In this sort of way the check difficulty (chance of success) depends on the intent of what you wanted to do with the runes. Here players took quite a risk!
 

The character has the fictional ability to glean information from, among other things, runes.
But not to decide what that information is.

The character only has the fictional ability to persuade. The player decides they will persuade the cleric to cast the spell.
No. The character decides that they try to persuade the cleric to cast the spell, and they speak words to do that. It is all in-character, there is no divergence to meta decisions like there obviously is in the rune case.

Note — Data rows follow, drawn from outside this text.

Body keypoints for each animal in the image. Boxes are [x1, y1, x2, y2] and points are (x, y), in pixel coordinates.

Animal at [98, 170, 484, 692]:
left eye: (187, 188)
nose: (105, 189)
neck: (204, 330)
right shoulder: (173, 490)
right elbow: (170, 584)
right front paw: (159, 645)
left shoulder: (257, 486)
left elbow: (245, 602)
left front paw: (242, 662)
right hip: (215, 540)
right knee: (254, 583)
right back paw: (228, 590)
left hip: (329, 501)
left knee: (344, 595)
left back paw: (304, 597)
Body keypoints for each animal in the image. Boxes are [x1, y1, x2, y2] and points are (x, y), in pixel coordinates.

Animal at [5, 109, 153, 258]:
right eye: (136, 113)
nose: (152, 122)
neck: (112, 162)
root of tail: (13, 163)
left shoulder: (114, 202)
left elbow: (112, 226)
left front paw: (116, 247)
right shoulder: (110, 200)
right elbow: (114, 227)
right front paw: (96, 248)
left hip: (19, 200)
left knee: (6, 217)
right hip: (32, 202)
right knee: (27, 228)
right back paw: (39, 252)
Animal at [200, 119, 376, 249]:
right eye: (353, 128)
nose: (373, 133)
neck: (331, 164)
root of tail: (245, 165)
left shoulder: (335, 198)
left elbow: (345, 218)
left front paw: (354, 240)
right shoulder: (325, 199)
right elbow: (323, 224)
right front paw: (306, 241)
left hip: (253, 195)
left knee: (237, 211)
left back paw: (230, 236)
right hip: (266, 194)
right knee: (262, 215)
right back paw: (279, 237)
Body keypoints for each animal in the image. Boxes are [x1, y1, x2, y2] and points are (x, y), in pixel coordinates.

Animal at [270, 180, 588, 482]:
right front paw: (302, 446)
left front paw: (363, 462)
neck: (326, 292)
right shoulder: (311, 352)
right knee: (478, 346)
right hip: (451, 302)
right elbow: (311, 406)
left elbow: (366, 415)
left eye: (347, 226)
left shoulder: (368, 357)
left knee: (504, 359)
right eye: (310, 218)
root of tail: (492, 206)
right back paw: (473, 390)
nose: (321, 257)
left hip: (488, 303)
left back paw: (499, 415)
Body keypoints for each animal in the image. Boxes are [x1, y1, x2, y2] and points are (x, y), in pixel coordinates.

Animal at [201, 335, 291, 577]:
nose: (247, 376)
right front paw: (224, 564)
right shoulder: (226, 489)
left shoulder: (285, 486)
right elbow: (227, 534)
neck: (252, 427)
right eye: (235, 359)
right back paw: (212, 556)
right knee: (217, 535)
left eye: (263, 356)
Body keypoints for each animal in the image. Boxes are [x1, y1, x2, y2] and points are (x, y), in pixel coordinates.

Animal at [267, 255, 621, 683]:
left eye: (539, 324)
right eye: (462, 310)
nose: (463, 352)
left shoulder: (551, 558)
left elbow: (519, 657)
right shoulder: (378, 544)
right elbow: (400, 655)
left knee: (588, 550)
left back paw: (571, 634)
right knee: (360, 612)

Like this exact thing happened in my campaign a while ago. The priestess agreed to cast the spell for free once the characters promised to make a generous donation to the temple! :ROFLMAO:
 

Playing in Faerun it could be as limited as conjecturing there is a cleric in this settlement that can cast it and be influenced to do so for our benefit. Something about runes might allow an expert character to discern the way out. Something about settlements in Faerun might allow a persuasive character to solicit a spell cast.

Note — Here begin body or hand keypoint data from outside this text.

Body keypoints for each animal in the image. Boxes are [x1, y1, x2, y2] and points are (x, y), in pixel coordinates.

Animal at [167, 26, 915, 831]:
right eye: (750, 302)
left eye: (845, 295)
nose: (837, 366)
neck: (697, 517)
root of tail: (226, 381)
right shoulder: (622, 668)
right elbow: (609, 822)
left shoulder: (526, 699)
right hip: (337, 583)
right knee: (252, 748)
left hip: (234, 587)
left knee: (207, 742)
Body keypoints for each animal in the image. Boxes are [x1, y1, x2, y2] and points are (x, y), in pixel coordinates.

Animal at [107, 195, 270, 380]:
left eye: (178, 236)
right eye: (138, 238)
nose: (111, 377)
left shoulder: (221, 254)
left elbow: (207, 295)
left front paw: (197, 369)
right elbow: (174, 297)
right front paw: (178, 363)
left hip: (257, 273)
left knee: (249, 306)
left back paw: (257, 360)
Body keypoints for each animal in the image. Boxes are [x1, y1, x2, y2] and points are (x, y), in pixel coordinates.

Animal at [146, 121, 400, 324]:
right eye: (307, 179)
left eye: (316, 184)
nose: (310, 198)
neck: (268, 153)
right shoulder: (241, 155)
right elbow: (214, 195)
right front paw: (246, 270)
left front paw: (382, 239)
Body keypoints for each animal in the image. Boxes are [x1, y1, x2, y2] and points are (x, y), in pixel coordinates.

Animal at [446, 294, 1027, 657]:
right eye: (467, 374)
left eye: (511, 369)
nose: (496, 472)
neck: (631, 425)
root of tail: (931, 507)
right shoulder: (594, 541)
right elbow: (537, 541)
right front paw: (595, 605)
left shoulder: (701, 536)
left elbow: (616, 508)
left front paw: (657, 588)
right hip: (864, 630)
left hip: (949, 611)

The character has the fictional ability to glean information from, among other things, runes.

The character only has the fictional ability to persuade. The player decides they will persuade the cleric to cast the spell.

They do this not by authoring the cleric exists and has the spell they want him to cast but by persuading an already established cleric that’s already established to have the spell to cast it.

Contrast that to the runes where nothing of this sort is already established.

The dice pool for the complication always includes the complication, in this case a d12, and your effect if successful reduces the complication that many sides, making a d12 hard to reduce completely. Any 1s on your roll lets GM step the complication up, and stepping up from a d12 means they narrate how you're overwhelmed by it.

In this sort of way the check difficulty (chance of success) depends on the intent of what you wanted to do with the runes. Here players took quite a risk!

There’s some steps missing here for me to really understand this part fully. I don’t know how or when a dice pool for a complication is used. I don’t know what your effect if successful means in terms of die sides. Nor do I know what being overwhelmed by the complication means. Some may very well be natural language but I’m not sure.

Then there’s the notion that these things combine such that the task is more difficult depending on your intent. Like what if the runes were used with the intent to summon a helpful ally? Does that change the difficulty? What about if it was for a hot meal?
 

But not to decide what that information is.


No. The character decides that they try to persuade the cleric to cast the spell, and they speak words to do that. It is all in-character, there is no divergence to meta decisions like there obviously is in the rune case.

Like this exact thing happened in my campaign a while ago. The priestess agreed to cast the spell for free once the characters promised to make a generous donation to the temple! :ROFLMAO:

I’m in disbelief that I’m even having to point out that a d&d persuasion check involving an established cleric that can cast remove curse doesn’t require the player to author anything outside his character, but that a player deciding what runes mean does require the player to author precisely that way.